(Supplied records begins)

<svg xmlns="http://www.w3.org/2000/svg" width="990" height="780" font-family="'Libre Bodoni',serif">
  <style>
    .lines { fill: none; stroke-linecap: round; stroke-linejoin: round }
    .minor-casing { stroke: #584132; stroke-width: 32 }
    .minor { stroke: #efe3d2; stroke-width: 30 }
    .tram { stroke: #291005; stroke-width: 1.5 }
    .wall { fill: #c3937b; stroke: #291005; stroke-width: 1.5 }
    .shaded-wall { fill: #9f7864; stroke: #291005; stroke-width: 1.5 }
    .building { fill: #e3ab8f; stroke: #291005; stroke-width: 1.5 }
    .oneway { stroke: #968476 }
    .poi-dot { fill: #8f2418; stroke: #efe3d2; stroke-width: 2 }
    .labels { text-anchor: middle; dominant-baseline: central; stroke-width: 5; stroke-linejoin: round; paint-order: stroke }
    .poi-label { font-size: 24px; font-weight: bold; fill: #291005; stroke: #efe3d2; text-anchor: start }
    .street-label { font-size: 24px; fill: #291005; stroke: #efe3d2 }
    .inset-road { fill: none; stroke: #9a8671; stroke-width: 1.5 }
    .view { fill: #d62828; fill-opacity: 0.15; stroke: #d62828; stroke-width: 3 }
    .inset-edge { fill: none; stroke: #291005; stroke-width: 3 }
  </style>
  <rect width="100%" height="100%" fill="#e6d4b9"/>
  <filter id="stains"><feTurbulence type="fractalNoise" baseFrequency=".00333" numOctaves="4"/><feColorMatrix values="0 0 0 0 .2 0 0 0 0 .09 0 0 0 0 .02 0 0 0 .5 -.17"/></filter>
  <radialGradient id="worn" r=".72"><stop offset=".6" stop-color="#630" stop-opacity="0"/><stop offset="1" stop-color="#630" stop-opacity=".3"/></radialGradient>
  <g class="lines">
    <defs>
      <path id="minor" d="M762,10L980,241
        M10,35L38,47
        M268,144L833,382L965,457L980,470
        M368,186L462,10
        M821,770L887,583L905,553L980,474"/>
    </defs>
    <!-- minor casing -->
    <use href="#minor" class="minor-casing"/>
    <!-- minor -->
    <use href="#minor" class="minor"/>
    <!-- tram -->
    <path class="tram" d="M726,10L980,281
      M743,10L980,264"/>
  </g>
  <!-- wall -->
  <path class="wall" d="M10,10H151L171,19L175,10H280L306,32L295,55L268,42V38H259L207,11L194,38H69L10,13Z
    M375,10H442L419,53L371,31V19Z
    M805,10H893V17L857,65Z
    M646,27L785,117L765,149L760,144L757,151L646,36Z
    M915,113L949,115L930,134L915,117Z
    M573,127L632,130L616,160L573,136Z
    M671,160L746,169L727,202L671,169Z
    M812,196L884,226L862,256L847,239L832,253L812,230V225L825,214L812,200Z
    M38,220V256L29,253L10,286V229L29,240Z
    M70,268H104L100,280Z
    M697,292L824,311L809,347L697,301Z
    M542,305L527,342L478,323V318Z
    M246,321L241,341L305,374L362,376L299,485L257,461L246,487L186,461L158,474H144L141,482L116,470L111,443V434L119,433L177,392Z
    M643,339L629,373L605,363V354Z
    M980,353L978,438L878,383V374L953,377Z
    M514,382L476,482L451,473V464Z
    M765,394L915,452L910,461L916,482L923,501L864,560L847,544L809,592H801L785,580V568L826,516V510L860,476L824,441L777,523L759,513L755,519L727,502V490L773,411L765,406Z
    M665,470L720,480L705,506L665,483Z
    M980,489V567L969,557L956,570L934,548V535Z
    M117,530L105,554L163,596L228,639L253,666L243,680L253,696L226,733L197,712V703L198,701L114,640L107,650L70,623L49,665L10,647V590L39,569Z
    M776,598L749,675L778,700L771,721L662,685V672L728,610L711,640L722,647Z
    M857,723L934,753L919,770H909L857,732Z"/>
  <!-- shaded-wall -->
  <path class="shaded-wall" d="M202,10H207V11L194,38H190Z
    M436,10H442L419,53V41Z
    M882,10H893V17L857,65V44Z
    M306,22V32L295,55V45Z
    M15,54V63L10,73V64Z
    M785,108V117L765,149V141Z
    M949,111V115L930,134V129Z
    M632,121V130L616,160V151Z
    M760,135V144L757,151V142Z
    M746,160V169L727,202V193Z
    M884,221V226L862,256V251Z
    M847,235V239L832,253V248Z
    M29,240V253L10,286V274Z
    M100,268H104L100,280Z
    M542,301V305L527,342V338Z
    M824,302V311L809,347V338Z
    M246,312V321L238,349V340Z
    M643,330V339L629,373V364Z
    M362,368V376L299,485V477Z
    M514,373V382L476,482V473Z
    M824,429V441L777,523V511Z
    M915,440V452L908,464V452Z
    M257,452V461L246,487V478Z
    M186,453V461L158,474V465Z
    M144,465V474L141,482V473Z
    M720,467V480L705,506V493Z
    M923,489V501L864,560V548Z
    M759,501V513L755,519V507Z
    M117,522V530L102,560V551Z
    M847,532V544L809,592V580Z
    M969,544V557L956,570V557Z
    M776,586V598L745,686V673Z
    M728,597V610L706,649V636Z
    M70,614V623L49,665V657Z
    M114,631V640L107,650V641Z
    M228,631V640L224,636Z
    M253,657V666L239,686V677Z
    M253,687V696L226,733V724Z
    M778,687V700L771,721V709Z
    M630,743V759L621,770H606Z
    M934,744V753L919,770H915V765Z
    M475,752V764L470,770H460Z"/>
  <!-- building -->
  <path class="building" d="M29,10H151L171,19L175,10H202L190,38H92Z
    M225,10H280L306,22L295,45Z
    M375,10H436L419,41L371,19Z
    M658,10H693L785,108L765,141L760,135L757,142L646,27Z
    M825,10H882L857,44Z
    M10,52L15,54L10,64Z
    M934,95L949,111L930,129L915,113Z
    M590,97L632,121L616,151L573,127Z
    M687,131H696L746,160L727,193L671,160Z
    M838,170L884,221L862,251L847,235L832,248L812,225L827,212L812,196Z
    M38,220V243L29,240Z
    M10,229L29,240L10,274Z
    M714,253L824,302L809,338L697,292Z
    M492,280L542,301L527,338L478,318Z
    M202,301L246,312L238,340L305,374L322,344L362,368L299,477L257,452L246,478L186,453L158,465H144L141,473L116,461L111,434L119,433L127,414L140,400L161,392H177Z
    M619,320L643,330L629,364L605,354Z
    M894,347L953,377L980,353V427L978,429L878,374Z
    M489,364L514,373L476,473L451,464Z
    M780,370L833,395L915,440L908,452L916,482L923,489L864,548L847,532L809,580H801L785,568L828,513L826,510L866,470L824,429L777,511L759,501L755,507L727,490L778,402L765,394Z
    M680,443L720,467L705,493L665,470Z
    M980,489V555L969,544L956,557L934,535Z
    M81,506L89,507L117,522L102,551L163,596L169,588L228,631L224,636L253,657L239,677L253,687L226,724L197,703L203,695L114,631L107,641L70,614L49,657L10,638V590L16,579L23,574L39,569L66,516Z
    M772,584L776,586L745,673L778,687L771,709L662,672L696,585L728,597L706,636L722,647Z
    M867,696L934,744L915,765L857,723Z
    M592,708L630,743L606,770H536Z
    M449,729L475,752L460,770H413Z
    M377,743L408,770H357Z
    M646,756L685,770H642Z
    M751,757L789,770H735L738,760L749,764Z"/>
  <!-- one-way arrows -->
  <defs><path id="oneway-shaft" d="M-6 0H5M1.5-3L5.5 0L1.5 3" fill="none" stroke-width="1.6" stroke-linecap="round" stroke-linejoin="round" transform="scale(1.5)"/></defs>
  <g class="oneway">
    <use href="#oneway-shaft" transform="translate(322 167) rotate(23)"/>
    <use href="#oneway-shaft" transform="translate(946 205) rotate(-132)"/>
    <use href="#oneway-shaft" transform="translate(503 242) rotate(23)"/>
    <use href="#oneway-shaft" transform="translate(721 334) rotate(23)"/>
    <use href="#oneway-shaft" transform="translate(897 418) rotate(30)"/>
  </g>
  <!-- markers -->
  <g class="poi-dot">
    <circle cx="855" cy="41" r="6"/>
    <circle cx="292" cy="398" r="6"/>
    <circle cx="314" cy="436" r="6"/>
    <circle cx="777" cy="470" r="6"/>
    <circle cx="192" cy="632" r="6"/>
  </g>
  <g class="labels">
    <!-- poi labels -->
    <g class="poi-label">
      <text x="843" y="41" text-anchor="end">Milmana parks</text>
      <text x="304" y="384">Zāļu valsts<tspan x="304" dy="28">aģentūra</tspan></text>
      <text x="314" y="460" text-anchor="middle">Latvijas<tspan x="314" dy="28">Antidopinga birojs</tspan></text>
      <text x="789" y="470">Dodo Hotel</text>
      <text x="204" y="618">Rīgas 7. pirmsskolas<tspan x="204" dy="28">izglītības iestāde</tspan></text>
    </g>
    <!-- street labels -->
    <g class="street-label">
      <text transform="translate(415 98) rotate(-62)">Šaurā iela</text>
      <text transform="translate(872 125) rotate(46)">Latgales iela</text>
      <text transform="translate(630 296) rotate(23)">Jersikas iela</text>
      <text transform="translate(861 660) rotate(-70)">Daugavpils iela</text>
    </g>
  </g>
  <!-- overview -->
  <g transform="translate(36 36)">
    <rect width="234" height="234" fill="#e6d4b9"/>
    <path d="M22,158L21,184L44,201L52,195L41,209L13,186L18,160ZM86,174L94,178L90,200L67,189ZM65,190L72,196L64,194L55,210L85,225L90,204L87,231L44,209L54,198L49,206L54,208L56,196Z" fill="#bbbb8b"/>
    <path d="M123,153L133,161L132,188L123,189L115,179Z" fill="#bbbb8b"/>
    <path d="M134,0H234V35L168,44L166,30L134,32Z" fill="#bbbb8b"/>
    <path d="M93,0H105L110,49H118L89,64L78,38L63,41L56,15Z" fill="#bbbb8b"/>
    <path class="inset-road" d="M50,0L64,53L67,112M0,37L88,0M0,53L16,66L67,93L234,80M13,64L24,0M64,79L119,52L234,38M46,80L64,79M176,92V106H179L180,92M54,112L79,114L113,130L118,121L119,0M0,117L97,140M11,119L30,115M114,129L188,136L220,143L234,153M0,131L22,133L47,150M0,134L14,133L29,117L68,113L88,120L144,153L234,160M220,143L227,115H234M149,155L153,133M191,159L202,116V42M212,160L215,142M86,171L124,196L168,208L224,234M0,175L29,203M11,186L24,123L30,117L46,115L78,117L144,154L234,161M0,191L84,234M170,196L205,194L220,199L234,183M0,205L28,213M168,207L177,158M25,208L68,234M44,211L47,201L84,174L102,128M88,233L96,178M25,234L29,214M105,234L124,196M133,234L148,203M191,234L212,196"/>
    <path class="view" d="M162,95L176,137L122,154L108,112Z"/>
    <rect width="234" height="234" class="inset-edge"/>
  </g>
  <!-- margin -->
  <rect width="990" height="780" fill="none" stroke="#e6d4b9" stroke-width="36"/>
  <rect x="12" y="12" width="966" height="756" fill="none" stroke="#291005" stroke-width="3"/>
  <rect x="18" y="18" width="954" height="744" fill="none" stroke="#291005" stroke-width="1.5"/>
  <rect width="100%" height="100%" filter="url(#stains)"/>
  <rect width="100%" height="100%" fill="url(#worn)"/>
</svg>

(Supplied records ends)

## Directions:
Look over the entries for "lines", then copy every line that includes that string.

## Answer to the exercise:
    .lines { fill: none; stroke-linecap: round; stroke-linejoin: round }
  <g class="lines">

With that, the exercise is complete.